══ Input data

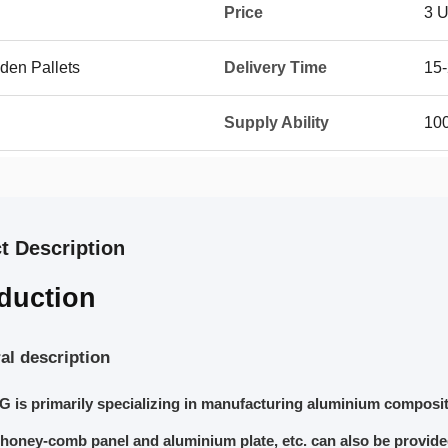
Price
3 
den Pallets
Delivery Time
15
Supply Ability
10
t Description
oduction
al description
is primarily specializing in manufacturing aluminium composit
honey-comb panel and aluminium plate, etc. can also be provid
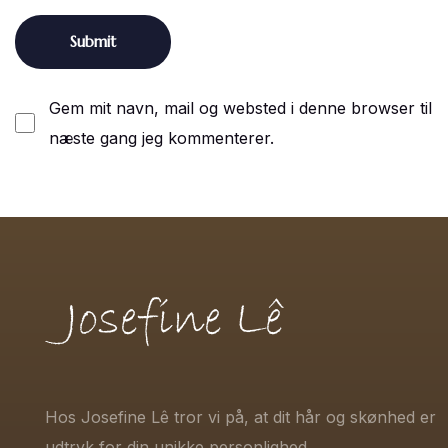
Gem mit navn, mail og websted i denne browser til
næste gang jeg kommenterer.
Hos Josefine Lê tror vi på, at dit hår og skønhed er
udtryk for din unikke personlighed.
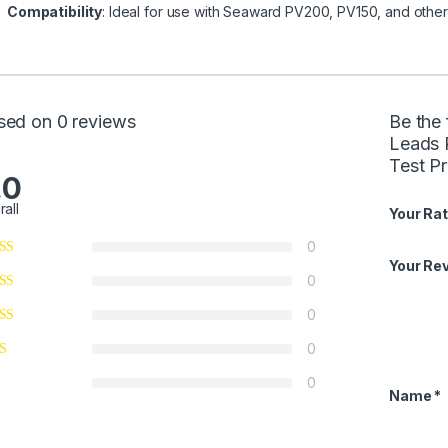
Compatibility
: Ideal for use with Seaward PV200, PV150, and othe
sed on 0 reviews
Be the
Leads 
Test P
.0
rall
Your Rat
0
Your Re
0
0
0
0
Name
*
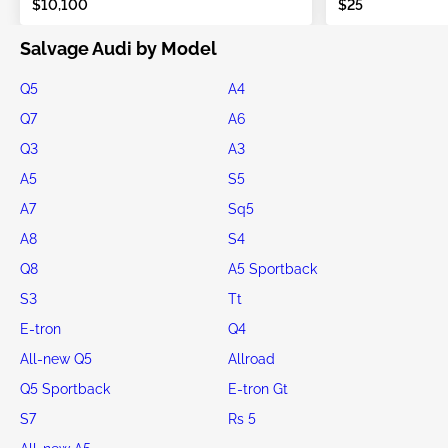
$10,100
$25
Salvage Audi by Model
Q5
A4
Q7
A6
Q3
A3
A5
S5
A7
Sq5
A8
S4
Q8
A5 Sportback
S3
Tt
E-tron
Q4
All-new Q5
Allroad
Q5 Sportback
E-tron Gt
S7
Rs 5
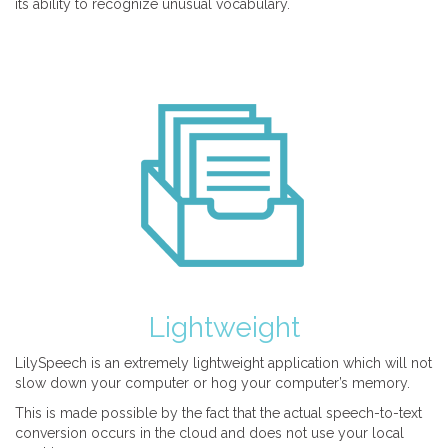
its ability to recognize unusual vocabulary.
Lightweight
LilySpeech is an extremely lightweight application which will not
slow down your computer or hog your computer’s memory.
This is made possible by the fact that the actual speech-to-text
conversion occurs in the cloud and does not use your local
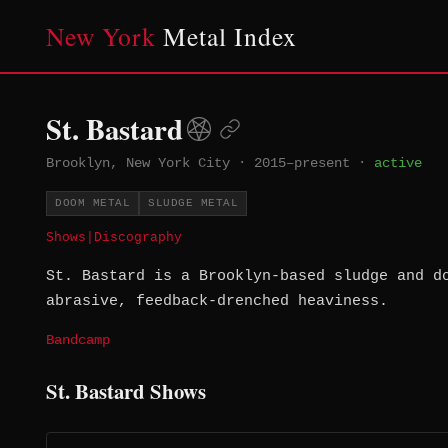
New York
Metal Index
St. Bastard
Brooklyn, New York City
·
2015–present
·
active
DOOM METAL
SLUDGE METAL
Shows
|
Discography
St. Bastard is a Brooklyn-based sludge and d
abrasive, feedback-drenched heaviness.
Bandcamp
St. Bastard Shows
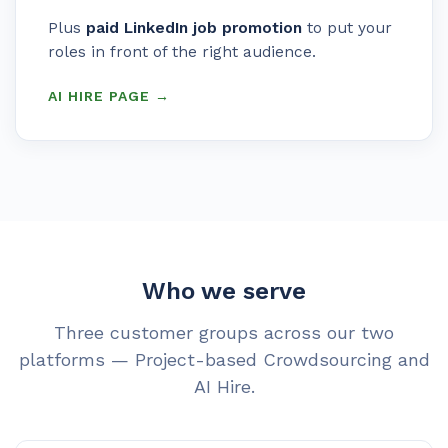
Plus
paid LinkedIn job promotion
to put your
roles in front of the right audience.
AI HIRE PAGE →
Who we serve
Three customer groups across our two
platforms — Project-based Crowdsourcing and
AI Hire.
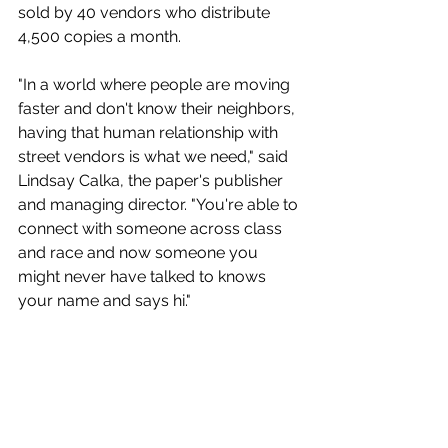
sold by 40 vendors who distribute 
4,500 copies a month.
"In a world where people are moving 
faster and don't know their neighbors, 
having that human relationship with 
street vendors is what we need," said 
Lindsay Calka, the paper's publisher 
and managing director. "You're able to 
connect with someone across class 
and race and now someone you 
might never have talked to knows 
your name and says hi."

════

_Work item_: From the records above, copy each line in which the string "based" occurs.

_Answer box_:
St. Bastard is a Brooklyn-based sludge and d
platforms — Project-based Crowdsourcing and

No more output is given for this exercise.